▸ **Exercise**:
Transcribe the whole listing exactly, but do not carry over its pictures.

▸ **Data shown**:
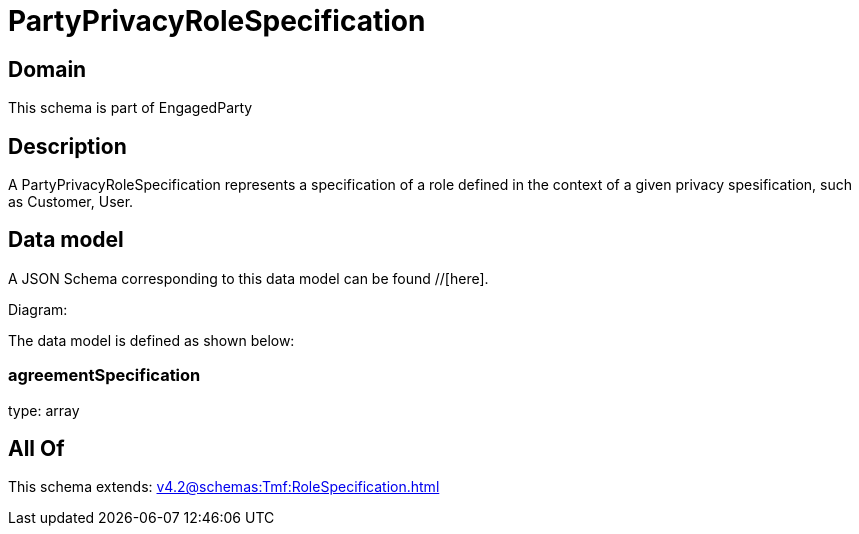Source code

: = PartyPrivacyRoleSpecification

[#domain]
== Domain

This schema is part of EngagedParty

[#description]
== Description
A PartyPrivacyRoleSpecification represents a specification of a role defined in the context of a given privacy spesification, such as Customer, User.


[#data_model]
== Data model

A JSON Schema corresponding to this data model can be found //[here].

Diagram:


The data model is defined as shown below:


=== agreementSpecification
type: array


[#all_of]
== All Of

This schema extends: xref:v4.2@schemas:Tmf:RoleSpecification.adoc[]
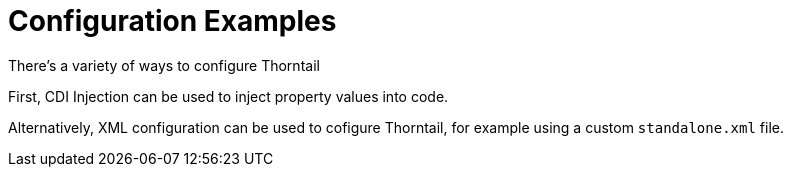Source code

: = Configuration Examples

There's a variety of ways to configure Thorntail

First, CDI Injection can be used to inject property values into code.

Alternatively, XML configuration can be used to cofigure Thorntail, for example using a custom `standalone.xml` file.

▸ **Completed task**:
Source code

: = PartyPrivacyRoleSpecification

[#domain]
== Domain

This schema is part of EngagedParty

[#description]
== Description
A PartyPrivacyRoleSpecification represents a specification of a role defined in the context of a given privacy spesification, such as Customer, User.


[#data_model]
== Data model

A JSON Schema corresponding to this data model can be found //[here].

Diagram:


The data model is defined as shown below:


=== agreementSpecification
type: array


[#all_of]
== All Of

This schema extends: xref:v4.2@schemas:Tmf:RoleSpecification.adoc[]
Source code

: = Configuration Examples

There's a variety of ways to configure Thorntail

First, CDI Injection can be used to inject property values into code.

Alternatively, XML configuration can be used to cofigure Thorntail, for example using a custom `standalone.xml` file.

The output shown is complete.